但是,下载这些文件时,它们每隔一两分钟就会切出。由于流中的下载失败,因此不会给出任何错误,但会返回“关闭文本文件”。这意味着不可能下载这些洋葱服务器上托管的文件,这些文件每个都有数百GB。
对于解决此问题的任何帮助,将不胜感激。
session = requests.session()
session.proxies = {}
session.proxies['http'] = 'socks5h://localhost:9050'
session.proxies['https'] = 'socks5h://localhost:9050'
#print(onionurlforrequest)
url = onionurl
try:
if not os.path.isdir(foldername):
os.makedirs(foldername)
# download the body of response by chunk,not immediately
with session.get(url,stream=True,verify=False,timeout=1000000) as response:
# get the total file size
file_size = int(response.headers.get("Content-Length",0))
print(file_size)
# get the file name
filename = dataloc
with open(filename,"wb") as text_file:
for chunk in response.iter_content(chunk_size=1024):
text_file.write(chunk)
if (file_size > 1000000):
filesizemb = file_size / 1000000
else:
filesizemb = 1
print("closing text file")
text_file.close()
解决方法
通过简单地接受连接将终止并编写新函数以精确偏移量恢复下载的方式来解决该问题,该问题的理论已在此问题中进行了解释-How to resume file download in Python?
我的代码(警告,混乱):
def onionrequestthreadeddataleakdownloadresume(onionurl,resume_byte_pos):
print("rerunning")
companyname = onionurl[0]
onionurl = onionurl[1]
dataloc = '/media/archangel/Elements/clop/dataleaks/'
foldername = dataloc
dataloc = dataloc + companyname + "/"
try:
if not os.path.isdir(dataloc):
os.mkdir(dataloc)
except Exception as e:
print(e)
print("folder not created")
filename = os.path.basename(onionurl)
filenamebasename = filename
dataloc = dataloc + filename
try:
# seconds = 20
# timeout = Timeout(seconds)
# timeout.start()
session = requests.session()
session.proxies = {}
session.proxies['http'] = 'socks5h://localhost:9050'
session.proxies['https'] = 'socks5h://localhost:9050'
#print(onionurlforrequest)
# onionurlforrequest = "http://" + onionurl
print("dataloc")
print(dataloc)
print("onionurl")
print(onionurl)
url = onionurl
try:
print("url")
print(url)
if not os.path.isdir(foldername):
os.makedirs(foldername)
# download the body of response by chunk,not immediately
#https://stackoverflow.com/questions/16694907/download-large-file-in-python-with-requests?rq=1
try:
try:
seconds = 20
timeout = Timeout(seconds)
timeout.start()
except Exception as ex:
print(ex)
resume_header = {'Accept-Encoding': None,'Range': 'bytes=%d-' % resume_byte_pos}
try:
with session.get(url,stream=True,verify=False,headers=resume_header,timeout=600) as response:
#response.raise_for_status()
# get the total file size
file_size = int(response.headers['Content-Length'])
if (file_size > 1000000):
filesizemb = file_size / 1000000
else:
filesizemb = 1
print(file_size)
# get the file name
filename = dataloc
# filename = os.path.join(dataloc,url.split("/")[-1])
# progress bar,changing the unit to bytes instead of iteration (default by tqdm)
# response = session.get(url,stream = True)

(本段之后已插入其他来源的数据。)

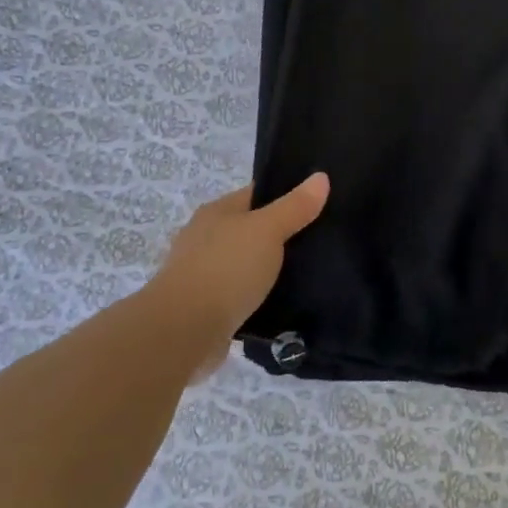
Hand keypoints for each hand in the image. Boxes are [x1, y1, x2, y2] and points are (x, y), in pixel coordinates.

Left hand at [149, 174, 329, 366]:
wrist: (184, 330)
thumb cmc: (226, 269)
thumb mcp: (267, 230)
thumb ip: (295, 206)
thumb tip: (321, 177)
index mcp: (217, 212)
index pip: (257, 194)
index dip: (287, 196)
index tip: (320, 204)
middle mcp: (206, 238)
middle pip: (252, 229)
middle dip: (283, 234)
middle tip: (323, 241)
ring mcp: (204, 273)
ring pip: (248, 263)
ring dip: (271, 268)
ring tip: (311, 273)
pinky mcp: (208, 306)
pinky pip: (243, 294)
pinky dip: (261, 296)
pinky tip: (286, 302)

# progress = tqdm(response.iter_content(1024),f"Downloading {filename}",total=file_size,unit="B",unit_scale=True,unit_divisor=1024)
try:
with open(filename,"ab") as text_file:
for chunk in response.iter_content(chunk_size=1024*1024):
#https://www.kite.com/python/answers/how-to-download-large-files-with-requests-in-python
#if len(chunk) != 1024*36:
if chunk:
#print(len(chunk))
text_file.write(chunk)
text_file.flush()
except Exception as ex:
logging.error(f'write failed with error: {ex}')
print(ex)
#else:
# write data read to the file
# f.write(data)
# update the progress bar manually
# progress.update(len(data))
# finally,if the url is valid
#logging.info('Download finished successfully')

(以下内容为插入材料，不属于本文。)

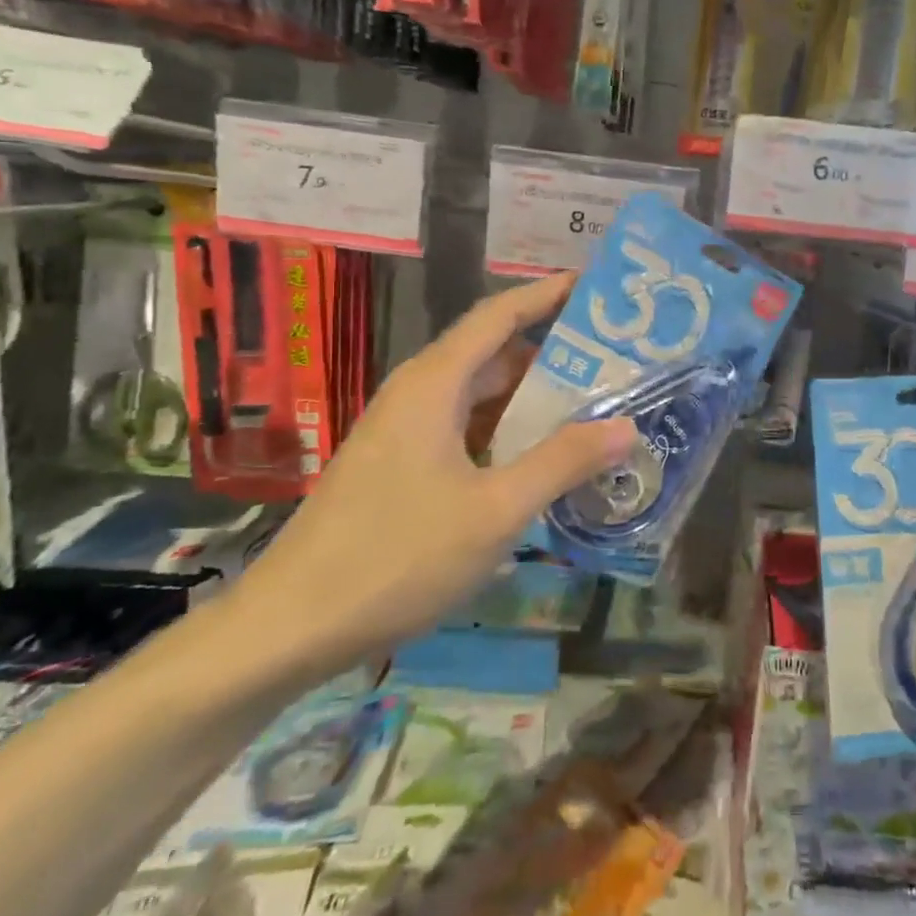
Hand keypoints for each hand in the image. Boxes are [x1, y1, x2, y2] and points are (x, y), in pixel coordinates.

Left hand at [221, 274, 635, 686]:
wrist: (289, 628)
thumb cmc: (396, 556)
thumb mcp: (496, 510)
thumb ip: (563, 461)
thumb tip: (626, 425)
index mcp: (434, 384)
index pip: (499, 315)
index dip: (547, 295)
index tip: (595, 287)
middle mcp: (417, 395)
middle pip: (494, 354)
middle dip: (554, 353)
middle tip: (616, 361)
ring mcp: (404, 433)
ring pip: (480, 397)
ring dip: (533, 400)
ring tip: (594, 407)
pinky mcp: (400, 468)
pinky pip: (466, 431)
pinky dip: (508, 434)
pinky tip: (543, 461)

print("exited with for file")
except Exception as ex:
logging.error(f'Request failed with error: {ex}')
print(ex)
except Exception as ex:
logging.error(f'Attempt failed with error: {ex}')
print(ex)
print("closing text file")
# text_file.close()
#list composed of dataleaklocation (location in external),filename (filename after / slash),dataleakurl (urlofonion),contentsize
except Exception as e:
print("FAILED DOWNLOAD 2")
print(e)
except Exception as e:
print("FAILED DOWNLOAD 5")
print(e)
def onionrequestthreadeddataleakdownload2(onionurl):
companyname = onionurl[0]
onionurl = onionurl[1]
dataloc = '/media/archangel/Elements/clop/dataleaks/'
foldername = dataloc
dataloc = dataloc + companyname + "/"
try:
if not os.path.isdir(dataloc):
os.mkdir(dataloc)
except Exception as e:
print(e)
print("folder not created")
filename = os.path.basename(onionurl)
filenamebasename = filename
dataloc = dataloc + filename
try:
# seconds = 20
# timeout = Timeout(seconds)
# timeout.start()
session = requests.session()
session.proxies = {}
session.proxies['http'] = 'socks5h://localhost:9050'
session.proxies['https'] = 'socks5h://localhost:9050'
#print(onionurlforrequest)
# onionurlforrequest = "http://" + onionurl
print("dataloc")
print(dataloc)
print("onionurl")
print(onionurl)
url = onionurl
try:
print("url")
print(url)
if not os.path.isdir(foldername):
os.makedirs(foldername)
# download the body of response by chunk,not immediately
#https://stackoverflow.com/questions/16694907/download-large-file-in-python-with-requests?rq=1
try:
try:
seconds = 20
timeout = Timeout(seconds)
timeout.start()
except Exception as ex:
print(ex)
# resume_header = ({'Range': f'bytes=0-2000000'})
#file_size_online = int(r.headers.get('content-length',0))
headersac = {'Accept-Encoding': None}
try:
with session.get(url,headers = headersac,timeout=600) as response:
#response.raise_for_status()
# get the total file size
# file_size = int(response.headers.get("Content-Length",0))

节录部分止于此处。